+++ Data supplied
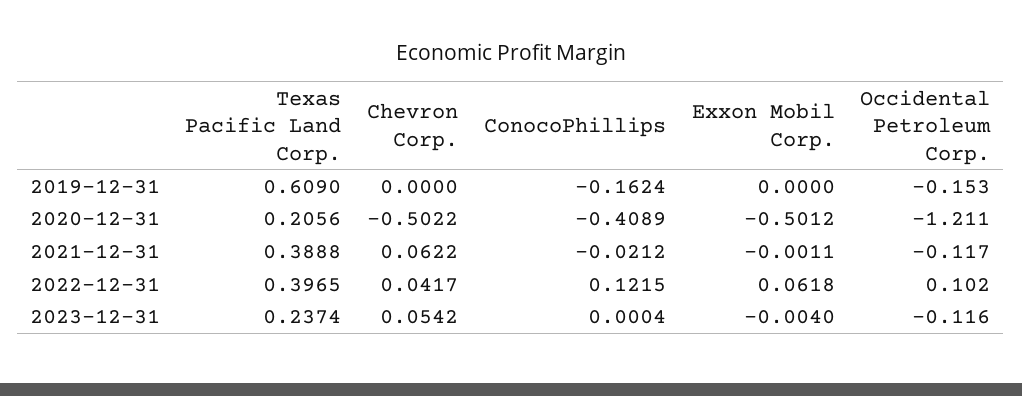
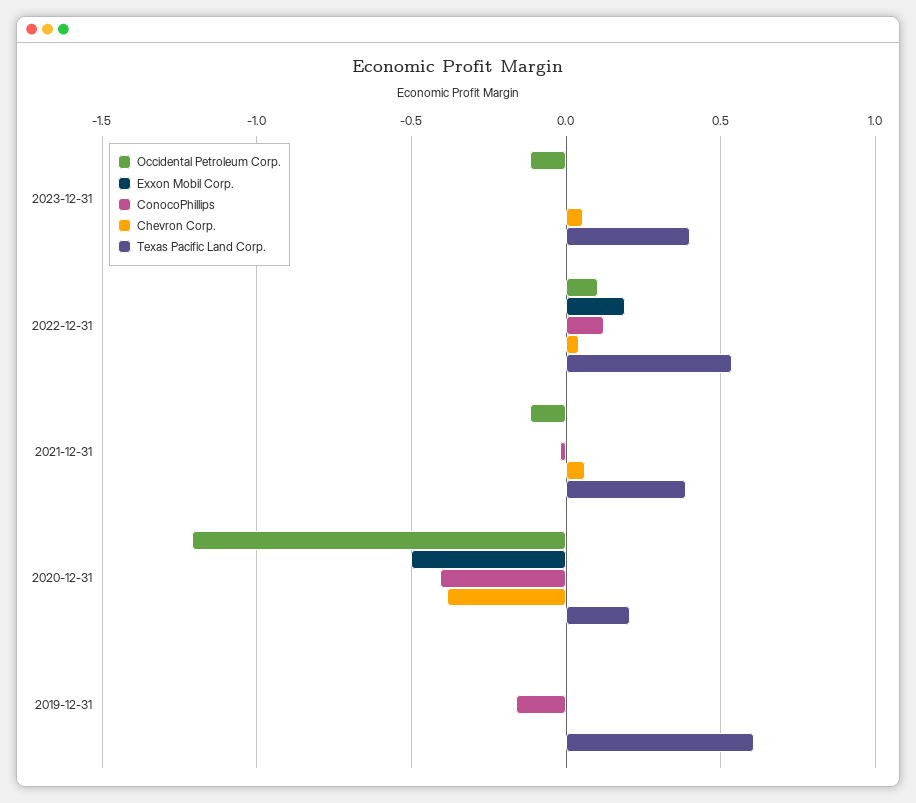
  {
    "Texas Pacific Land Corp.": {
      "2019-12-31": 0.609,
      "2020-12-31": 0.2056,
      "2021-12-31": 0.3888,
-     "2022-12-31": 0.3965,
+     "2022-12-31": 0.55,
-     "2023-12-31": 0.2374
+     "2023-12-31": 0.4
    },
    "Chevron Corp.": {
      "2019-12-31": 0,
-     "2020-12-31": -0.5022,
+     "2020-12-31": -0.4,
      "2021-12-31": 0.0622,
      "2022-12-31": 0.0417,
      "2023-12-31": 0.0542
    },
    "ConocoPhillips": {
      "2019-12-31": -0.1624,
      "2020-12-31": -0.4089,
      "2021-12-31": -0.0212,
      "2022-12-31": 0.1215,
      "2023-12-31": 0.0004
    },
    "Exxon Mobil Corp.": {
      "2019-12-31": 0,
      "2020-12-31": -0.5012,
      "2021-12-31": -0.0011,
-     "2022-12-31": 0.0618,
+     "2022-12-31": 0.2,
      "2023-12-31": -0.004
    },
    "Occidental Petroleum Corp.": {
-     "2019-12-31": -0.153,
+     "2019-12-31": 0,
      "2020-12-31": -1.211,
      "2021-12-31": -0.117,
      "2022-12-31": 0.102,
      "2023-12-31": -0.116
    }
  }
++++++
* Task goal
If a line of the material contains the word "Corp", pick it out and copy it.

* Exercise solution
    "Texas Pacific Land Corp.": {
    "Chevron Corp.": {
    "Exxon Mobil Corp.": {
    "Occidental Petroleum Corp.": {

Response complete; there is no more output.